Виктор придвинулся ближе, сокращая расстояние, которое она только что пыталась создать.
— Я уже с тобой.
Она перевернулась на другой бок, натянула на себя одеяло до подбородка, пытаясь скрыть лицо, которое внезапно горело так, что, казалось, испускало пар. Он тихо рассмеялся — глубоким, тёплым смехом, который, как ни странно, был куда опаснее его рычания.
— Ты краснеешь. Ты правда краснеешь. Моя ледяная королева Андрес краснеет.
— Я НЕ краснею, Энгель, — прошипела она сквозь одеяло, пытаясь сохранить остатки своего достоинства.
— Конечно нет, — согласился Виктор тоном, который значил ровно обратное. Он накрыл её руку своей, его пальцы переплелись с её, и он мягко потянул её обратно к себе. — Это просто отражение утреннего солнца. На твоих ушах.
Валерия ударила его локтем — не сильно, скорее символически. Он поймал её руку, крепко, но нежно, и поднёс к губам. Поцеловал запястье — коротко, почти нежно, его усы щекотали кожу. Она замерла.
Впервые за долгое время не хотелось сражаться. Хоть минуту. Хоть секунду. Было так хорошо, так спокойно в его объятиях, что отпускать это не хотелось.
Но она фыркнула, пытаясь вернуть контроль, пытаясь быть собой.
— Утром я обещала тебя убить.
— Угу, — он удовлетворённо кивнул, его глаза блеснули озорством. — Я помню. Замечательное утро.
— И почему ты не боишься? — Валерия подняла взгляд, удивлённая его полным спокойствием.
— Я мужчина, который получил твой поцелуй, — Виктор чуть приподнялся, опираясь на локоть, и посмотрел на неё сверху вниз, его глаза были полны уверенности. — Я бессмертен.
Она закрыла глаза, не в силах выдержать его взгляд, и смущённо, почти незаметно улыбнулась. Его слова, его уверенность, его нежность — всё это было слишком непривычно, слишком приятно, слишком её.
Позже, днём, когда она работала в его кабинете — босая, в его слишком большом, уютном свитере, волосы собраны в небрежный хвост, несколько прядей выбились, обрамляя лицо, — он прошёл мимо неё, бросив:
— Ты выглядишь так, будто живёшь здесь.
— Ты хотел сказать «как будто я хозяйка»? — Валерия даже не подняла глаз от документов, её тон был ровным, привычно отстранённым.

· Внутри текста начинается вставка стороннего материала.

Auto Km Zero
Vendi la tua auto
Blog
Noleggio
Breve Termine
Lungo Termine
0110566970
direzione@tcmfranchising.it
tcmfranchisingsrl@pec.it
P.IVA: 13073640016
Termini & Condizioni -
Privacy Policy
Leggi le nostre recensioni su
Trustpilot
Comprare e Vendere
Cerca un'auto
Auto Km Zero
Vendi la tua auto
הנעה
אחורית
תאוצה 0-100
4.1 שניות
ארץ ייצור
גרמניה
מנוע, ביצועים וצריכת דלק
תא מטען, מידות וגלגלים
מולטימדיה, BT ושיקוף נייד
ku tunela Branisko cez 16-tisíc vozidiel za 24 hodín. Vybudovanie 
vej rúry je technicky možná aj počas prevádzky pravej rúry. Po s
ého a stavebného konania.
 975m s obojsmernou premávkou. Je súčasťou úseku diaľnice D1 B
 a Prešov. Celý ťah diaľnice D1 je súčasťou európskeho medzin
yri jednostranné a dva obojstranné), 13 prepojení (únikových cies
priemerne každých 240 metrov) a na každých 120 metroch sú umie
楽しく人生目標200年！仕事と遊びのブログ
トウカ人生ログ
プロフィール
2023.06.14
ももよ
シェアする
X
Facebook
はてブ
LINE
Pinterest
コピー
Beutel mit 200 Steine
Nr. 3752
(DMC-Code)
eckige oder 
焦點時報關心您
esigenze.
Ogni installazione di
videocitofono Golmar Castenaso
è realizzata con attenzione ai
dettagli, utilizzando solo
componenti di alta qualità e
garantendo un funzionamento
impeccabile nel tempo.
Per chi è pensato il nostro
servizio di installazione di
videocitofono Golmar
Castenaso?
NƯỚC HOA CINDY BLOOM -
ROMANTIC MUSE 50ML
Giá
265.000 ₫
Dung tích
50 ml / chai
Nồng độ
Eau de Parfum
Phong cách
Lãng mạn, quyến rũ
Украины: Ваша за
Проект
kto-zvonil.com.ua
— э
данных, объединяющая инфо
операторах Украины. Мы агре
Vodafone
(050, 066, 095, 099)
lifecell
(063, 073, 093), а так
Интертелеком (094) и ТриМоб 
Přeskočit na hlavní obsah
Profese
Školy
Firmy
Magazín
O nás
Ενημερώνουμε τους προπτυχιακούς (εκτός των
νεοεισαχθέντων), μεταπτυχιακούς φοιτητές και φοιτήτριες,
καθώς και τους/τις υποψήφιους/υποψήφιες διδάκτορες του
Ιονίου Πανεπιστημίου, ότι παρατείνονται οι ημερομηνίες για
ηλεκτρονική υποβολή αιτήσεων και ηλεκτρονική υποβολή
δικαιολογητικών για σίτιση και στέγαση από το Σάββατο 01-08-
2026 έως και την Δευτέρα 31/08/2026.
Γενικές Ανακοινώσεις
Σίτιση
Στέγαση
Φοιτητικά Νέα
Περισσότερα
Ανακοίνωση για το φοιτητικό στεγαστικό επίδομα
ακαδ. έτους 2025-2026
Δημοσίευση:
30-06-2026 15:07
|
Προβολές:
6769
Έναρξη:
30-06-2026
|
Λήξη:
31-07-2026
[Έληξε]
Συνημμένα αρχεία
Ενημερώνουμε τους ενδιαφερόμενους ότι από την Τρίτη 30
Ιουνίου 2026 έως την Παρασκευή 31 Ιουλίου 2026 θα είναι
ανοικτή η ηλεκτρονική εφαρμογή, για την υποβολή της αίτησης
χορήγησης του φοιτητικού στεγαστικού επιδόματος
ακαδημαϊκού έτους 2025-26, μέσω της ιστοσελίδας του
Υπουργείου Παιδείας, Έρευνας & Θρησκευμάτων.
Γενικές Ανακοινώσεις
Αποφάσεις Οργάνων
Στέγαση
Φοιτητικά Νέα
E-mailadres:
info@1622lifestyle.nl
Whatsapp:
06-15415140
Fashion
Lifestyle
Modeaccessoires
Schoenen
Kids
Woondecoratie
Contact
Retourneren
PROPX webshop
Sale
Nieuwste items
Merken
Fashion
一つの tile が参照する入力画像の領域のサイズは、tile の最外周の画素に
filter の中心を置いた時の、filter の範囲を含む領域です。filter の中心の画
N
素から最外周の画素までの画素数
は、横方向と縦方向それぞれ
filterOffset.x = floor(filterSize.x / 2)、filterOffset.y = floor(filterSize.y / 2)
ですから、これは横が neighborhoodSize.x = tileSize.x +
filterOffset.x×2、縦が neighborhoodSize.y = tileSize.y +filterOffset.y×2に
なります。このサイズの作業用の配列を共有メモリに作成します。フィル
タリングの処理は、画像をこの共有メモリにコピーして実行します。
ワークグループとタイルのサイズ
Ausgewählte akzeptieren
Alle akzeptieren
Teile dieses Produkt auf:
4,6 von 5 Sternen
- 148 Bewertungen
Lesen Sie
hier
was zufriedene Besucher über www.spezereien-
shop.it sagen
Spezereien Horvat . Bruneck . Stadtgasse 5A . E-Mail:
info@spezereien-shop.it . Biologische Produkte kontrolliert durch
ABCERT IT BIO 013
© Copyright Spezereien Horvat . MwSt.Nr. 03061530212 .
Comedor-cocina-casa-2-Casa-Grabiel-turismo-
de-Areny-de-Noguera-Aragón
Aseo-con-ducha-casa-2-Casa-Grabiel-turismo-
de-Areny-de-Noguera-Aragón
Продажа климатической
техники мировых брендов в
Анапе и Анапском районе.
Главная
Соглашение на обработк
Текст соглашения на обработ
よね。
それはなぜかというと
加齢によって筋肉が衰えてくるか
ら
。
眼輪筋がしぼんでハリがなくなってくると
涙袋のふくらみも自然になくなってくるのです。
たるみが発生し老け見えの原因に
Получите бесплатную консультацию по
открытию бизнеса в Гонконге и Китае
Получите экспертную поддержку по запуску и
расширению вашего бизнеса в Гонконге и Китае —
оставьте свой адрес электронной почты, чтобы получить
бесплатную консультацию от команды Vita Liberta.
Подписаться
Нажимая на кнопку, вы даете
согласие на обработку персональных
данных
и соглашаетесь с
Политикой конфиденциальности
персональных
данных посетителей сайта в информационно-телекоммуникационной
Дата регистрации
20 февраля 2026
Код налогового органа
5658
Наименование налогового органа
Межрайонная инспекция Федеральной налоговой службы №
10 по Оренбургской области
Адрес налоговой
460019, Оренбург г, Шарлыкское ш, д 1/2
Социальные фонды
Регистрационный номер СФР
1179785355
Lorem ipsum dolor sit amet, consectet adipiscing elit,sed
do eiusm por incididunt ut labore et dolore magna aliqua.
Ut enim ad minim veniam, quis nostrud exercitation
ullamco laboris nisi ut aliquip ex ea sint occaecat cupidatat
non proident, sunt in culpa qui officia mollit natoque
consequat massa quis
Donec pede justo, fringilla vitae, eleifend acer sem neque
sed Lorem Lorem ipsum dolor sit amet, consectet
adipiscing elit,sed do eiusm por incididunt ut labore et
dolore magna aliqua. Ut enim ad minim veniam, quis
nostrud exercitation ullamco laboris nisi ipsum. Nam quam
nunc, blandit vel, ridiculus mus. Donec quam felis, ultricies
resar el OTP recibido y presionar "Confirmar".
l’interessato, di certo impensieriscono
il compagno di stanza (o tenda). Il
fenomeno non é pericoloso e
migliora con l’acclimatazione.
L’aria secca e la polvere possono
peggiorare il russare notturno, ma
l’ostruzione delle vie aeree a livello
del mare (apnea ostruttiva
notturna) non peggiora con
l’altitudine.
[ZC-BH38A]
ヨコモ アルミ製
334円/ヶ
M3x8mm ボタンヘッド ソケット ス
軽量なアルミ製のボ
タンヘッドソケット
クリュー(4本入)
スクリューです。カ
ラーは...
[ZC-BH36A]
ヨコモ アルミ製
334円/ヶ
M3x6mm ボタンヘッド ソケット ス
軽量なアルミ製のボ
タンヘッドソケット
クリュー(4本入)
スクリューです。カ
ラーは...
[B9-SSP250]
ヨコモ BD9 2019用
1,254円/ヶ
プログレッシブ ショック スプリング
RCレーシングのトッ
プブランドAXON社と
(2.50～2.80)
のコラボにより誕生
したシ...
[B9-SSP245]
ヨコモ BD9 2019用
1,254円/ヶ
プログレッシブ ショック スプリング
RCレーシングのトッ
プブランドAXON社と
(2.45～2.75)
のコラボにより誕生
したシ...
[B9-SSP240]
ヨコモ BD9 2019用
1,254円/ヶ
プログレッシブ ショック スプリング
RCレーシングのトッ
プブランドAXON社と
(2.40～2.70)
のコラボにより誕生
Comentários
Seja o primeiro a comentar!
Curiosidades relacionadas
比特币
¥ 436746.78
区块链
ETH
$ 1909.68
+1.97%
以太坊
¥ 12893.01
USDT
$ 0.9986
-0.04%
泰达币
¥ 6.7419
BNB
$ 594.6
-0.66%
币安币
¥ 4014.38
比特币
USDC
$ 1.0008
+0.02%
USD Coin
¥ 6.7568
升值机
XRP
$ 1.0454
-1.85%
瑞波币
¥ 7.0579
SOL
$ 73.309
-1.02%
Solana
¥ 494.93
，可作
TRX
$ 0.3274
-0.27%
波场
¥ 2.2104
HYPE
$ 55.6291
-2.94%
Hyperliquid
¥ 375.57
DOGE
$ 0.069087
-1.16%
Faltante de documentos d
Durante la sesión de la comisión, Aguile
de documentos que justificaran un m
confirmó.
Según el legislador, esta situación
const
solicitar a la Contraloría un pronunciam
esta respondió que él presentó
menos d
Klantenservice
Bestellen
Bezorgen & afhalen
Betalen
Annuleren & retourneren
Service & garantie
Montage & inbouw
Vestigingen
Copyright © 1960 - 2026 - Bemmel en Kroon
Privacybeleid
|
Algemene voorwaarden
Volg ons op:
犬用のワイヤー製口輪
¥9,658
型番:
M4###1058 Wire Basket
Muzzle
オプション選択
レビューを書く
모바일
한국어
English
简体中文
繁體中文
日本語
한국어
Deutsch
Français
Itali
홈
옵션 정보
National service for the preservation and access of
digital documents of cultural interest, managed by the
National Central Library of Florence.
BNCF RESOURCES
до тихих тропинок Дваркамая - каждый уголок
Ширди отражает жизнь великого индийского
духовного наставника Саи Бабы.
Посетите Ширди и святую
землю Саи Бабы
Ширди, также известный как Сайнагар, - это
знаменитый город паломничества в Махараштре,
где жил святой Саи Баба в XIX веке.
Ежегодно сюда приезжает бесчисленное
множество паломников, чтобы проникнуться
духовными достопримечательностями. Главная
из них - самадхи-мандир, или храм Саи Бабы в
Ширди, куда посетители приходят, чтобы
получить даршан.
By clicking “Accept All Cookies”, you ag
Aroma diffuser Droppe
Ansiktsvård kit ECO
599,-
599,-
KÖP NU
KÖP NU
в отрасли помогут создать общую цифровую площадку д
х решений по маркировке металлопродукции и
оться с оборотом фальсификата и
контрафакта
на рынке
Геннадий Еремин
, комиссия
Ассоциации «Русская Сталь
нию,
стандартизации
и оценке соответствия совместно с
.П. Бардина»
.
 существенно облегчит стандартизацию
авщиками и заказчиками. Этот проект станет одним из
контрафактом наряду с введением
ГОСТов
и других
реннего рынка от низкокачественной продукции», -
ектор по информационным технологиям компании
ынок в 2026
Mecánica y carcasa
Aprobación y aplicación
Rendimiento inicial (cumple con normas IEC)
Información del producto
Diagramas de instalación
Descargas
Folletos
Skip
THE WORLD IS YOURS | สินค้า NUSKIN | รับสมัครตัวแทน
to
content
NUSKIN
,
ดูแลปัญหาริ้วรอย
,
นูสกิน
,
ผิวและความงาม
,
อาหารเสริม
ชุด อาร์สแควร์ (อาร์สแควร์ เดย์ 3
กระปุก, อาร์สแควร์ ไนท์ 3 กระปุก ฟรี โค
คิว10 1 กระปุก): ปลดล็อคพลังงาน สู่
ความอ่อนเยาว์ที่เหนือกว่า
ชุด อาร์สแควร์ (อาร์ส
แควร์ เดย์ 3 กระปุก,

— Но ты и есть хозяйка, — Виктор наклонился, его дыхание опалило её ухо, и шепнул. — Моего дома. Моего мира. Меня.
Валерия закатила глаза, но внутри что-то сладко сжалось. — Виктор, прекрати.
Он улыбнулся и пошёл к двери, готовый выйти, но что-то заставило её остановить его. Она не знала, почему сделала это. Как будто руки сами.
Девушка встала, подошла к нему тихо сзади, взяла его за костюм за плечо, слегка повернула лицом к себе.
— Что? — удивился он, его брови чуть приподнялись. Его глаза, обычно такие проницательные, сейчас были полны искреннего удивления.
И она поцеловала его. Коротко, но так, что у него перехватило дыхание, а весь его продуманный план на день вылетел из головы. Это был импульс, вспышка, признание, которое не нуждалось в словах. Когда она отстранилась, Виктор стоял ошеломлённый, будто мир провернулся вокруг его оси, и он оказался в совершенно новой реальности.
— Ещё, — прошептал он, его голос был низким, требовательным, но с лёгкой, почти робкой ноткой.
— Не-а, — она вернулась к столу, уже возвращая себе привычную маску.
Виктор надо сказать офигел в который раз. — Ты опять играешь?
— Жди следующего раза. Если заслужишь.
Мужчина сел на край стола рядом с ней, свесив ноги, и смотрел на неё, будто она была восходом солнца, самым прекрасным и непостижимым явлением, которое он когда-либо видел. В его глазах читалось обожание, вызов и глубокая, тёплая любовь.
— Господи, как же я тебя люблю, — пробормотал он, его голос был полон искреннего изумления.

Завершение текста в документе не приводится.